The New York Times has a harrowing if heartening report from the front lines in Afghanistan — specifically from Sangin in Helmand Province, which is the most dangerous district in the entire country. Times reporter Michael Kamber deserves some kind of journalistic medal for going on foot patrol with the Marines in an area where a single false step can lead to the loss of life or limbs. The Marines have been in a hard, costly fight since taking over the area from the British. The insurgents’ IEDS, many of them cunningly camouflaged, have taken a terrible toll. But the Marines have kept pushing back, and they are having an impact. Kamber writes:

Hemmed in at nearby Forward Operating Base Jackson at the beginning of their tour, the Marines of Company I fought fierce, almost daily battles through the months of October and November.

On Dec. 6, they fought their way up Route 611, blowing up scores of I.E.D.’s along the way and taking over an abandoned and booby-trapped British Army base, Patrol Base Bariolai, on a barren hilltop here. …

The Marines can now patrol throughout the surrounding village every day, Sergeant Beckett said.

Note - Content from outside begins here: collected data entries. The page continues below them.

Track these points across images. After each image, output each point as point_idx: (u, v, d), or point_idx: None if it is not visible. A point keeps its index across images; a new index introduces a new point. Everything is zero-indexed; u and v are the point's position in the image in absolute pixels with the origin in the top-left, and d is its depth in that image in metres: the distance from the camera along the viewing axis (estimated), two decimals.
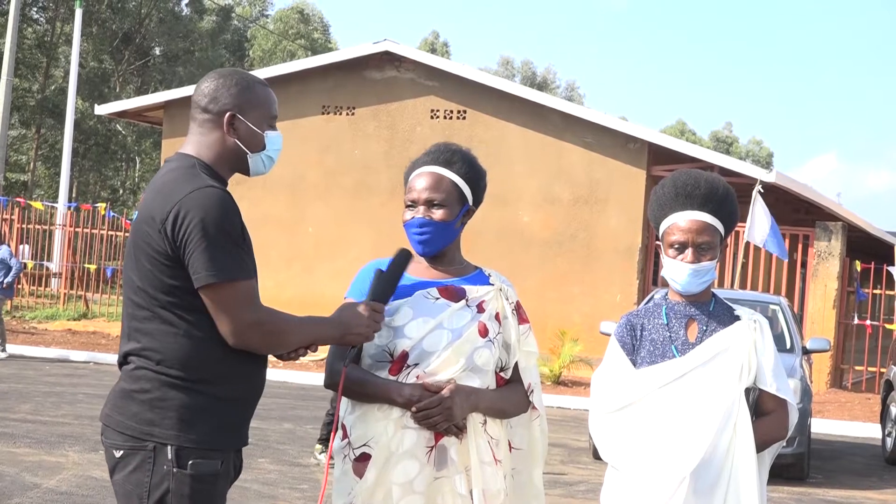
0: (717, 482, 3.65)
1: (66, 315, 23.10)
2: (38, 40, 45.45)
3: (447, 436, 3.41)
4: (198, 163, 3.30)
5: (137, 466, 3.20)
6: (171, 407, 3.18)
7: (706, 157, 19.77)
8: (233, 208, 3.19)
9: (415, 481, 3.38)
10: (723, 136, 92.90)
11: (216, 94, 3.34)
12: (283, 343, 3.26)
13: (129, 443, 3.22)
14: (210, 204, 3.14)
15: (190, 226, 3.12)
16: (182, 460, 3.16)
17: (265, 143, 3.39)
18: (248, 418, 3.35)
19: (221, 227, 3.13)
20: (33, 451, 9.46)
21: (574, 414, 15.04)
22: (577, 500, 9.15)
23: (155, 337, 3.21)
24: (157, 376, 3.20)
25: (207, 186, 3.18)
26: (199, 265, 3.12)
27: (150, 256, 3.19)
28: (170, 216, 3.15)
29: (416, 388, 3.39)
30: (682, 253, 3.76)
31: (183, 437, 3.17)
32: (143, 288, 3.22)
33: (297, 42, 61.62)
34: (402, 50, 20.98)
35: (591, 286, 19.71)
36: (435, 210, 3.54)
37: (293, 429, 11.58)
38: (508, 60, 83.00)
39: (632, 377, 3.78)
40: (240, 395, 3.27)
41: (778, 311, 12.27)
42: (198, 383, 3.19)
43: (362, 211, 20.83)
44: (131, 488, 3.22)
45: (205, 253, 3.11)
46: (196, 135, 3.37)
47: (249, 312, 3.17)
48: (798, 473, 10.91)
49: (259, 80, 3.43)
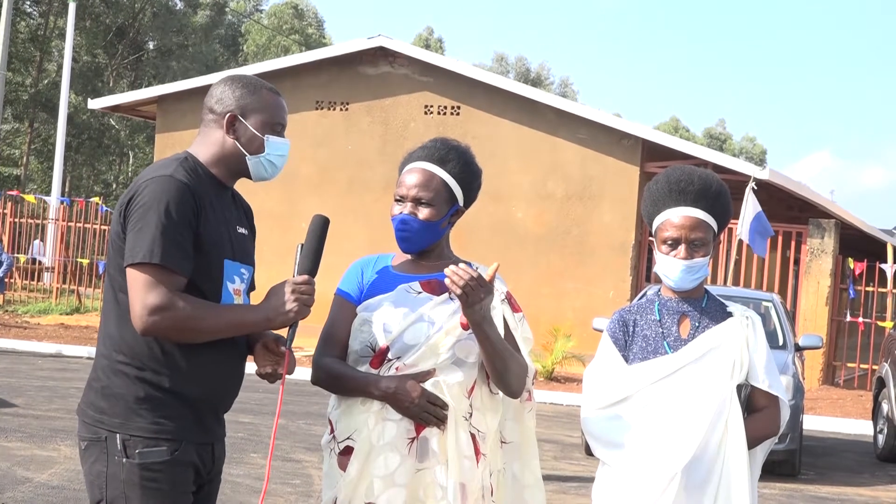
0: (709, 478, 3.65)
1: (58, 309, 23.07)
2: (31, 34, 45.34)
3: (428, 427, 3.39)
4: (188, 157, 3.34)
5: (97, 457, 3.22)
6: (118, 395, 3.20)
7: (700, 153, 19.79)
8: (184, 197, 3.18)
9: (396, 473, 3.37)
10: (716, 133, 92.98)
11: (222, 95, 3.39)
12: (196, 328, 3.18)
13: (88, 434, 3.25)
14: (161, 189, 3.17)
15: (135, 206, 3.18)
16: (130, 449, 3.17)
17: (265, 147, 3.38)
18: (206, 411, 3.30)
19: (161, 212, 3.14)
20: (25, 445, 9.44)
21: (567, 410, 15.05)
22: (570, 496, 9.15)
23: (111, 322, 3.26)
24: (109, 363, 3.23)
25: (166, 175, 3.21)
26: (128, 245, 3.16)
27: (112, 240, 3.26)
28: (126, 198, 3.23)
29: (391, 380, 3.38)
30: (675, 249, 3.76)
31: (129, 425, 3.18)
32: (109, 272, 3.28)
33: (291, 37, 61.57)
34: (396, 45, 20.97)
35: (585, 282, 19.72)
36: (421, 208, 3.50)
37: (285, 424, 11.57)
38: (503, 56, 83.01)
39: (624, 373, 3.78)
40: (182, 385, 3.23)
41: (771, 307, 12.29)
42: (144, 371, 3.19)
43: (356, 206, 20.82)
44: (93, 479, 3.25)
45: (136, 234, 3.15)
46: (200, 134, 3.43)
47: (154, 297, 3.12)
48: (790, 470, 10.93)
49: (268, 85, 3.43)
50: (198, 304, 3.19)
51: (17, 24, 41.29)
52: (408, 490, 3.37)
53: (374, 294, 3.53)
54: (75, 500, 7.59)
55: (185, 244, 3.17)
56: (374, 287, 3.56)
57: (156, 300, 3.12)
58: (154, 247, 3.12)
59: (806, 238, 19.44)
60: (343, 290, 3.60)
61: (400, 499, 3.36)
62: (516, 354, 3.49)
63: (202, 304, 3.20)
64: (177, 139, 21.25)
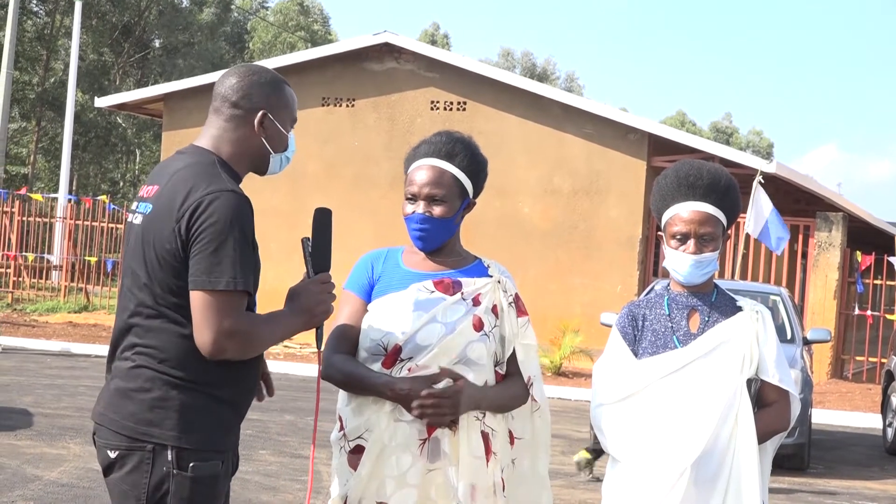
0: (719, 473, 3.64)
1: (66, 308, 23.09)
2: (37, 33, 45.38)
3: (440, 428, 3.39)
4: (217, 160, 3.23)
5: (135, 467, 3.14)
6: (172, 407, 3.12)
7: (706, 147, 19.75)
8: (250, 215, 3.13)
9: (408, 474, 3.36)
10: (723, 127, 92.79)
11: (249, 90, 3.28)
12: (256, 349, 3.19)
13: (125, 443, 3.15)
14: (229, 207, 3.07)
15: (203, 225, 3.04)
16: (182, 462, 3.11)
17: (287, 144, 3.36)
18: (242, 418, 3.32)
19: (234, 234, 3.06)
20: (35, 443, 9.46)
21: (574, 405, 15.04)
22: (578, 490, 9.15)
23: (158, 336, 3.15)
24: (159, 375, 3.13)
25: (229, 190, 3.10)
26: (201, 267, 3.05)
27: (160, 255, 3.12)
28: (185, 214, 3.07)
29: (405, 381, 3.36)
30: (685, 244, 3.75)
31: (184, 438, 3.12)
32: (149, 286, 3.15)
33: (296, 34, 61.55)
34: (401, 41, 20.95)
35: (592, 277, 19.70)
36: (435, 206, 3.49)
37: (294, 420, 11.58)
38: (509, 52, 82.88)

And he has been encouraged by the increasing trust that local villagers are showing, sometimes offering the Marines information that has tipped them off to I.E.D.’s or potential ambushes.

That is the way good counterinsurgency works. It is a slow, agonizing, costly process, but if skillful soldiers or Marines stick to their mission, they will gradually drive the insurgents away, as the Marines are doing in Sangin.

It is impossible to offer enough praise or admiration for the grueling, dangerous patrols that these leathernecks are undertaking day in, day out. The Greatest Generation had nothing on them in terms of heroism — especially when one considers that all the Marines in Sangin are volunteers.